To get reviews, Yvonne simply asks people who read the book to post a review. To get them to read the book, of course, she needs to tell them about the book and to this end, she talks about the book every chance she gets. For example:
Yvonne belongs to several Facebook groups that are related to the war and her father’s unit. When she sees an opportunity in a Facebook group, she posts about the book. When someone asks her where they can get the book, she asks them in return to review the book once they’ve read it. It is important to follow the rules of the group, and avoid spamming, but many groups offer opportunities to promote or share about your work.
Speaking at events:
Being an experienced public speaker, Yvonne also looks for opportunities to speak at events. Her philosophy is that no event is too small: even speaking at a Father’s Day event at her local church has led to people reading the book and reviewing it. She has also had to adapt: before Covid-19, she looked for speaking opportunities at World War II reunions and museum events. When these events got cancelled because of Covid restrictions, she did virtual events. She also kept up the relationships with the organizers and sent them copies of the book to read and review. Connecting with audiences, whether live or virtual, is a key book marketing strategy.
Doing podcast interviews:
Podcast interviews have been a great way for Yvonne to talk about the book in the absence of live events. When she found that looking for the right podcasts to pitch to was taking up too much of her time, she employed a high-school student to first read the book and then do the research for her. His job is to research possible podcasts and build a spreadsheet with the podcasts categorized by type: podcasts who interview authors, aviation geeks, World War II, even religion and spirituality. Then he makes notes of what each podcast is looking for and includes links to the website.
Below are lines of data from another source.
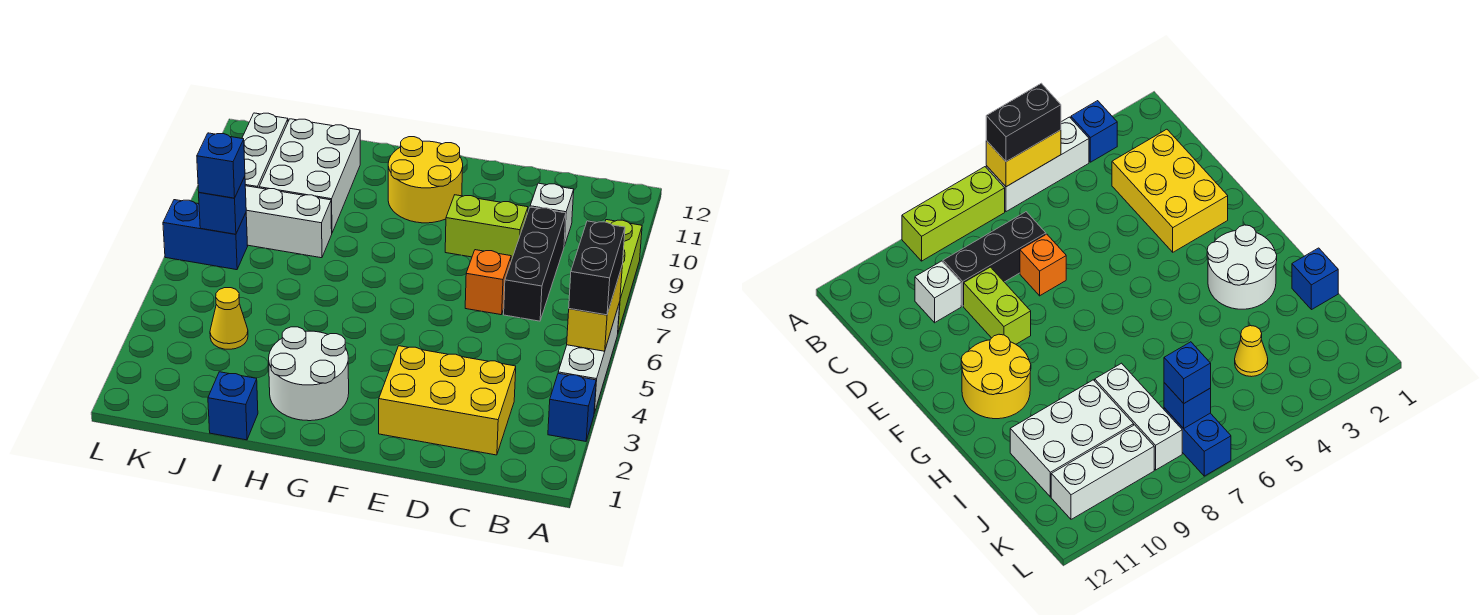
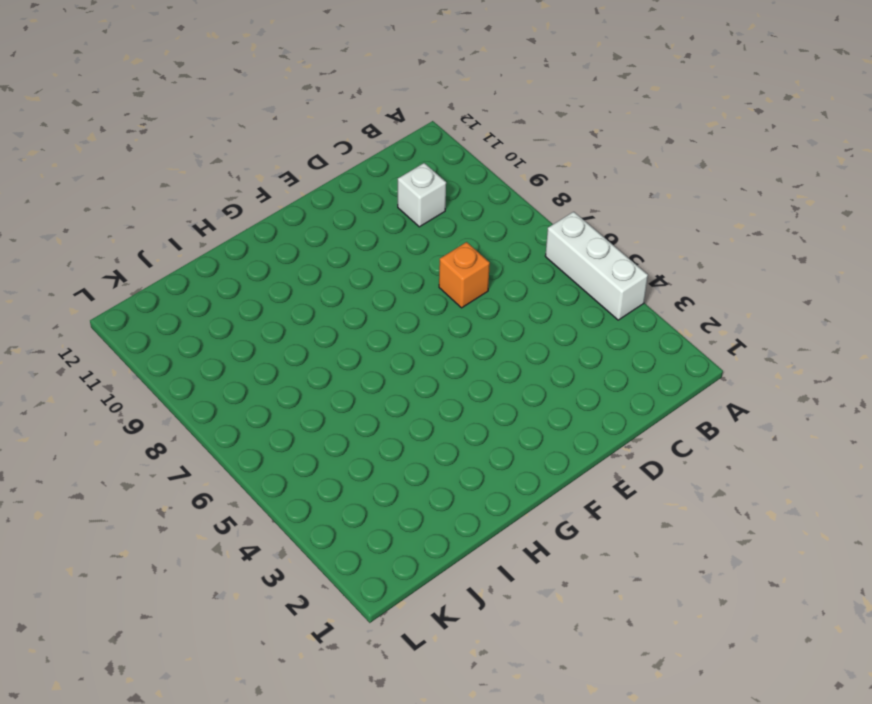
none -> blue 1x1 brick [548,373,596,441]
none -> lime 1x3 brick [605,220,642,332]
none -> yellow 2x3 brick [379,346,516,455]

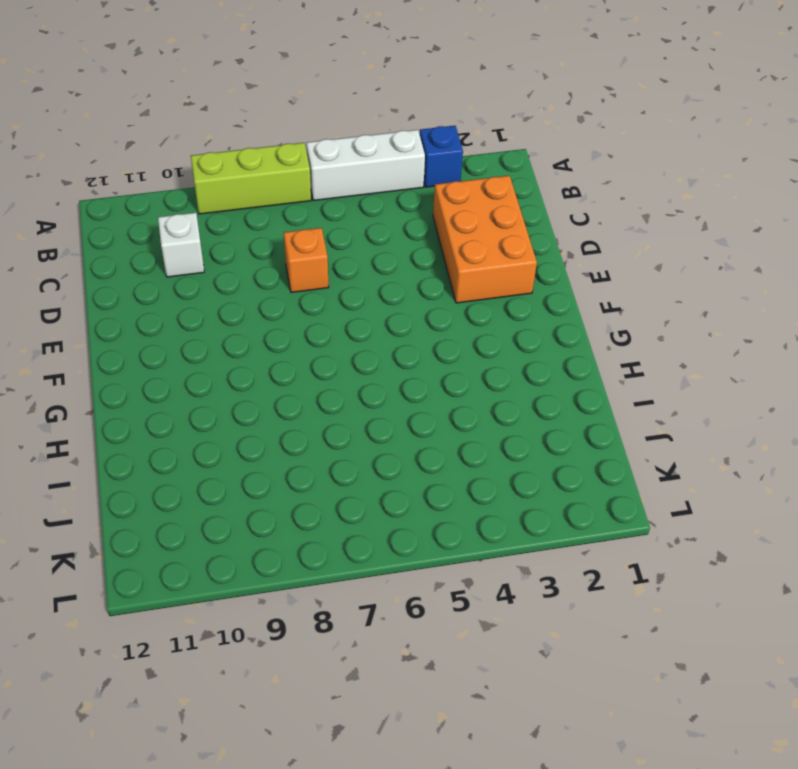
orange 2x3 brick [433,176,537,303] -> yellow 2x3 brick [379,346,516,455]
none -> black 1x3 brick [504,207,566,321]
none -> lime 1x2 brick [445,195,528,261]
none -> yellow 2x2 round brick [388,137,463,223]

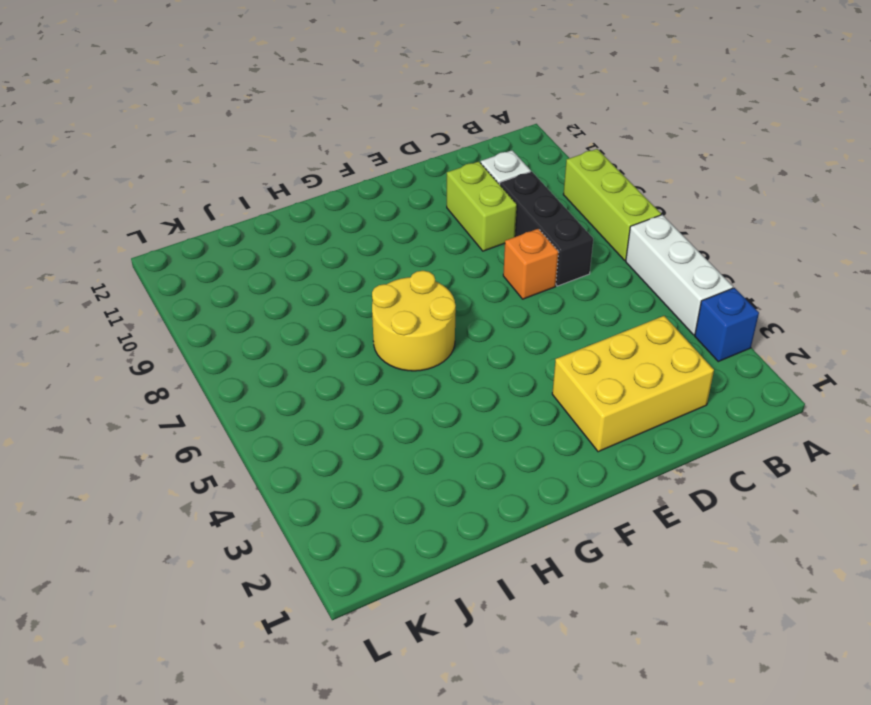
lime 1x2 brick [447,162,517,251] -> lime 1x2 brick turned to [445,195,528,261]
yellow 2x2 round brick [372,271,456,371] -> yellow 2x2 round brick moved to [388,137,463,223]
none -> white 2x2 round brick [269,327,349,421]
none -> blue 1x1 brick [208,372,258,440]
none -> white 1x3 brick [245,186,332,258]

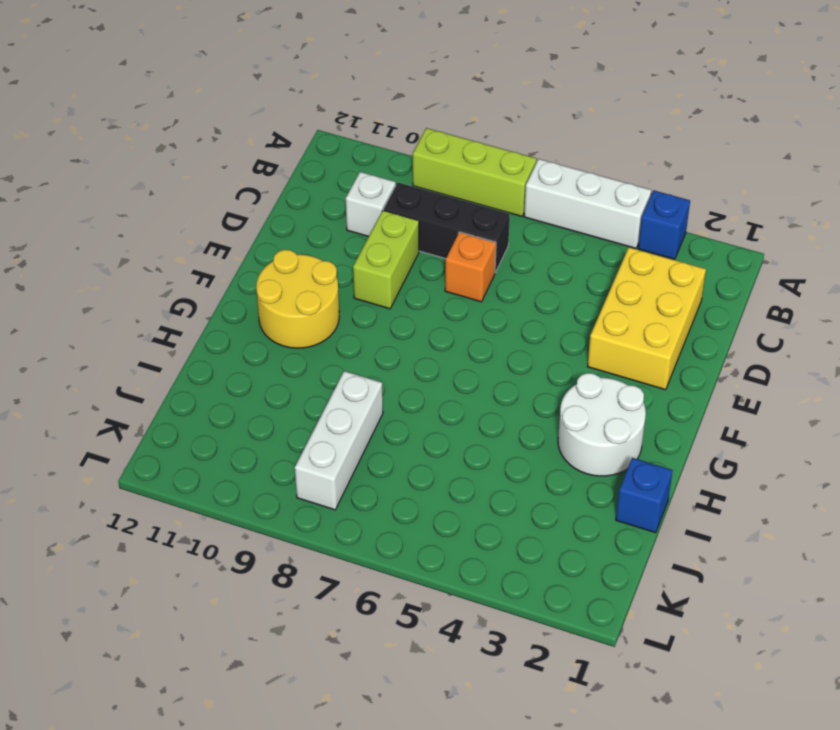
none -> white 2x3 brick [259,119,360,233]
none -> yellow 1x1 cone [210,288,248,349]
none -> blue 1x2 brick [163,200,248,270]

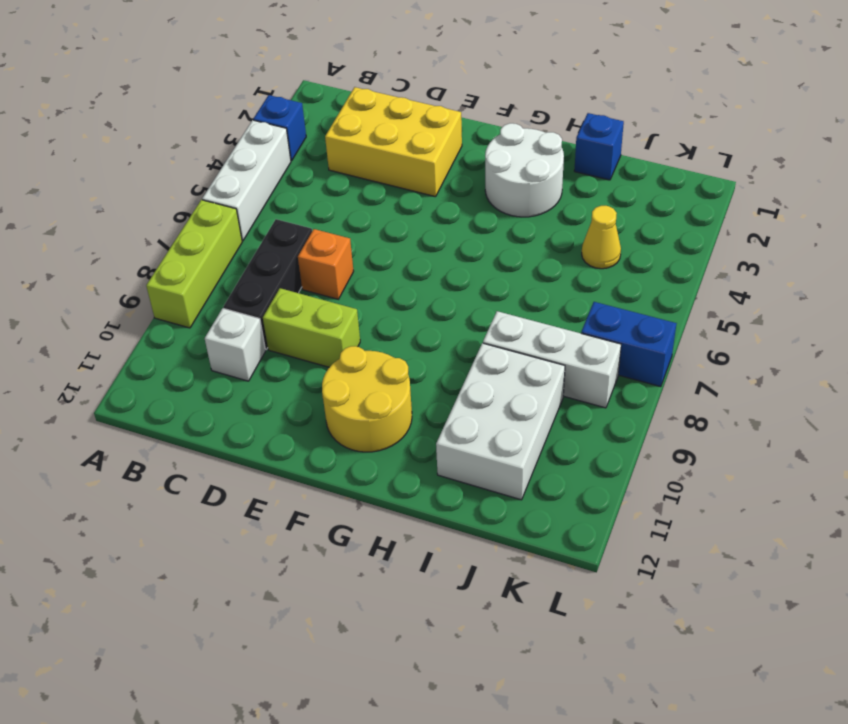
none -> white 1x3 brick [242,113,288,188]
none -> yellow 1x2 brick [567,267,622,351]
none -> blue 1x1 brick [199,176,246,234]

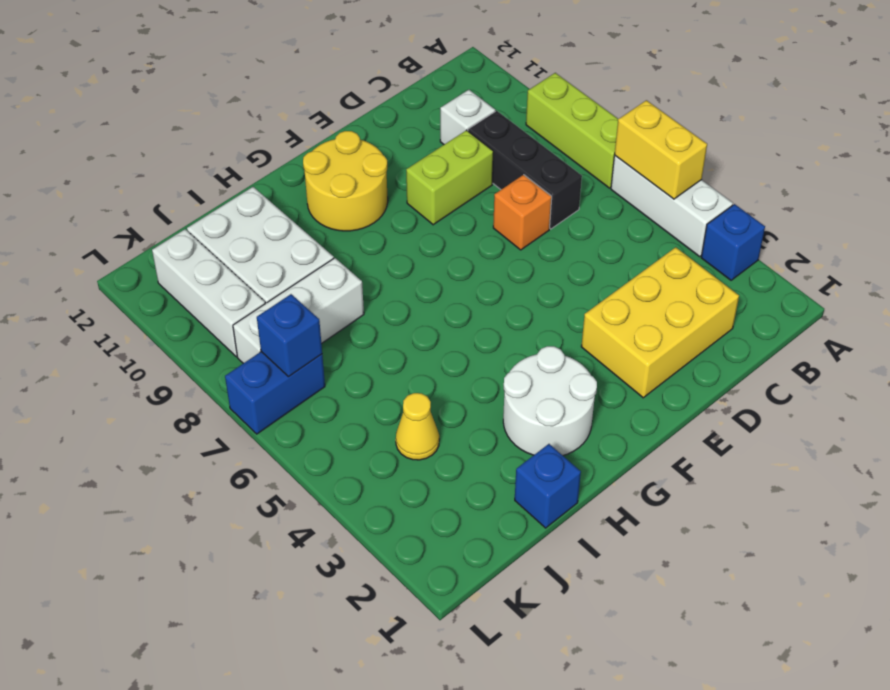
none -> black 1x2 brick [569,221,625,315]
none -> blue 1x1 brick [197,133,245,198]

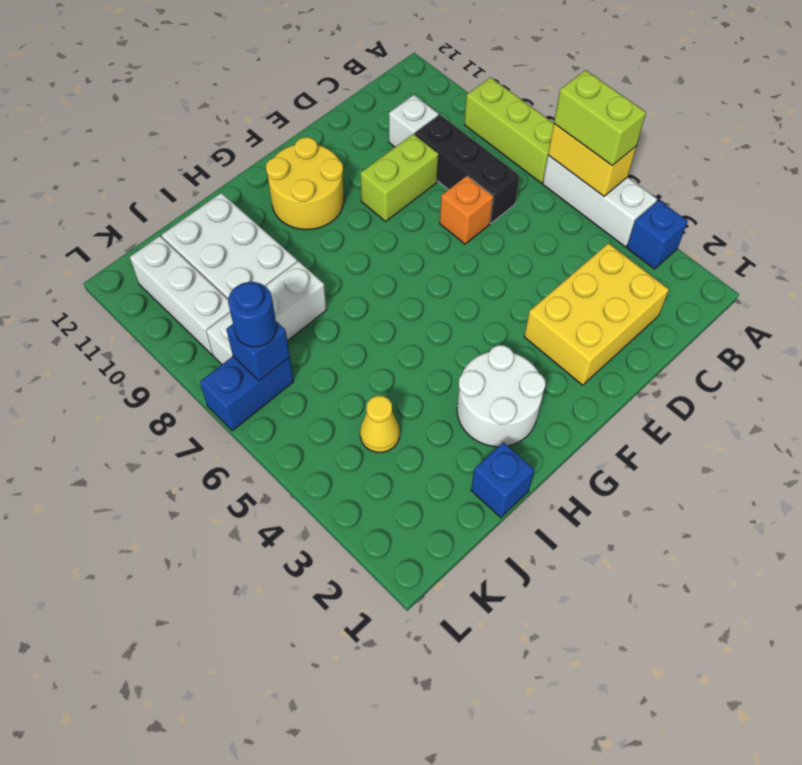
lime 1x2 brick [554,70,646,165] -> black 1x2 brick [569,221,625,315]
blue 1x1 round brick [228,282,277,347] -> blue 1x1 brick [197,133,245,198]

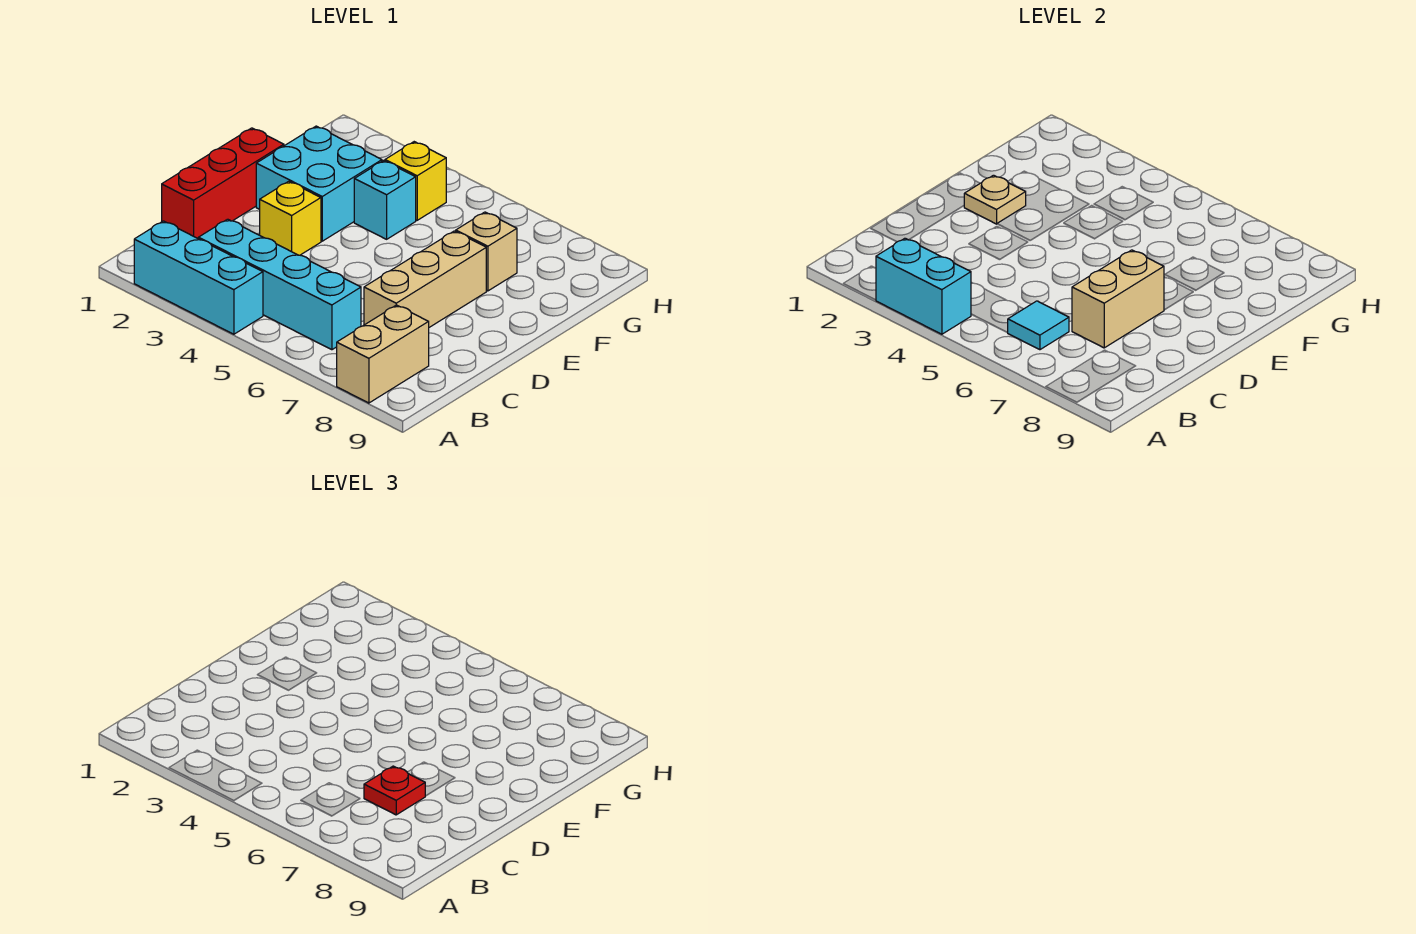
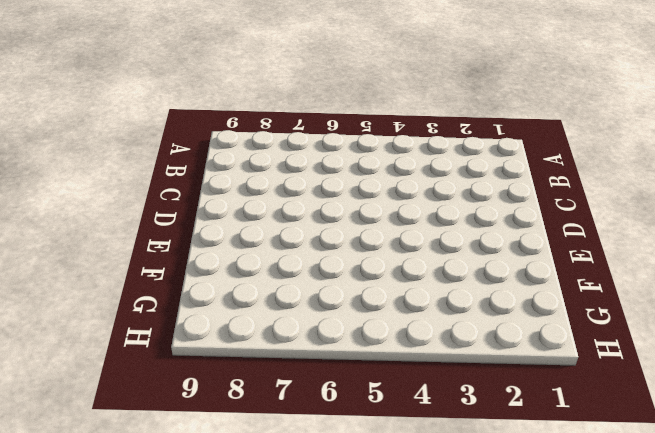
none -> cyan 1x3 brick [134,221,263,334]
none -> tan 1x2 brick [337,305,429,403]
none -> cyan 1x4 brick [198,219,361,350]

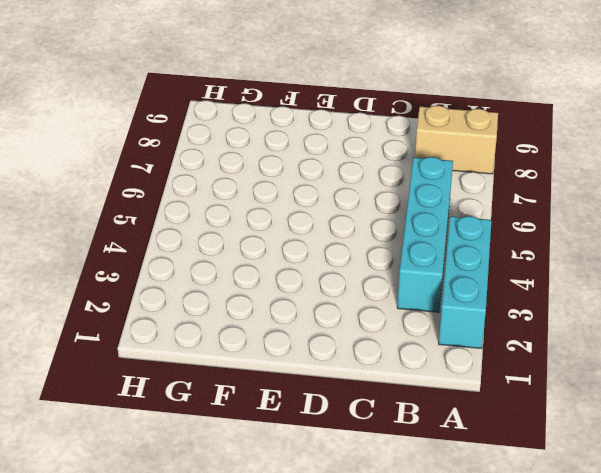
none -> red 1x3 brick [162,128,284,238]
none -> tan 1x3 brick [364,231,486,327]
none -> yellow 1x1 brick [260,181,321,255]

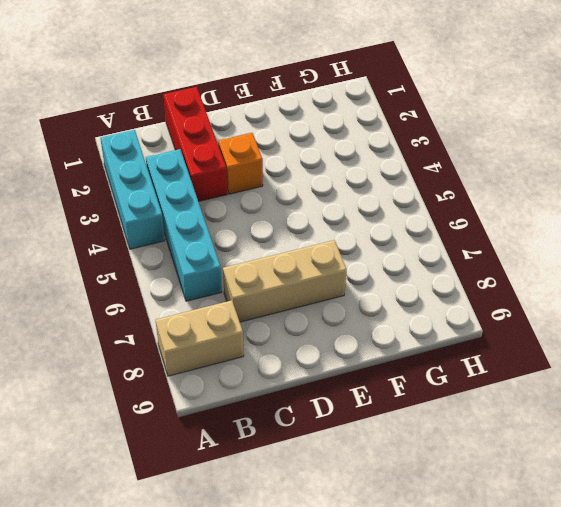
red 1x3 brick [164,87,227,202] -> red 1x3 brick turned to [162,128,284,238]
orange 1x1 brick [218,133,263,194] -> yellow 1x1 brick [260,181,321,255]
none -> cyan 2x2 brick [256,126,382,241]
none -> cyan 1x1 brick [354,161,416,239]
none -> tan 1x1 brick [456,212,517,291]

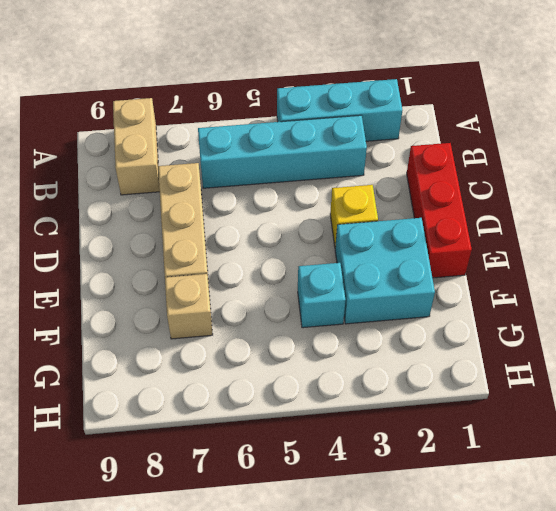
none -> yellow 1x1 brick [385,142,446,220]
none -> cyan 1x2 brick [876,238,971,334]
none -> cyan 1x1 tile [1007,301,1069,350]

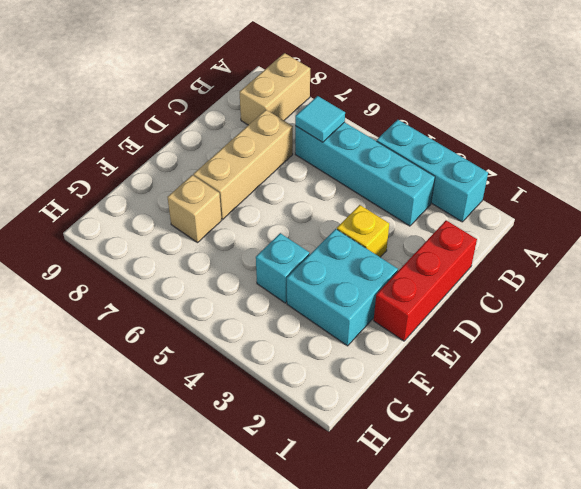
none -> yellow 1x1 brick [385,142,446,220]
none -> cyan 1x2 brick [876,238,971,334]
none -> tan 1x2 brick [1072,250,1164,348]

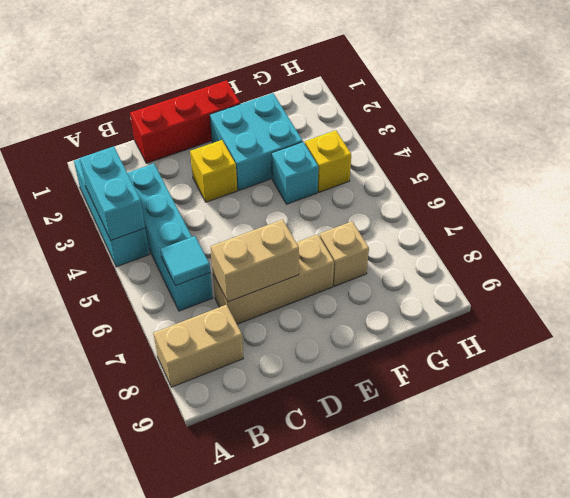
none -> tan 1x1 plate [964,175,1026,224]
none -> red 1x1 plate [364,766,425,815]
This way, Yvonne can easily find a relevant podcast, click on the link, listen to the podcast and find out what they’re about. Then she can craft a pitch email tailor-made for them. She adds comments to the spreadsheet when she has emailed or heard from the podcast, which gives her a sense of accomplishment and keeps her motivated.
Talking about the book in everyday conversation:
Yvonne also talks about the book in everyday conversations. Even if it’s simply chatting to her neighbours while walking her dog, when she gets the sense that someone might be interested in the book, she mentions it. This not only brings her new readers but also possible new marketing contacts.
What is the key to the right book marketing mindset?
Successful book marketing requires lots of hard work, creative thinking, being proactive and perseverance. Yvonne describes what is key to adopting the right mindset for this: “I truly believe that it’s going to happen. But it isn’t going to happen if I don’t make it happen.”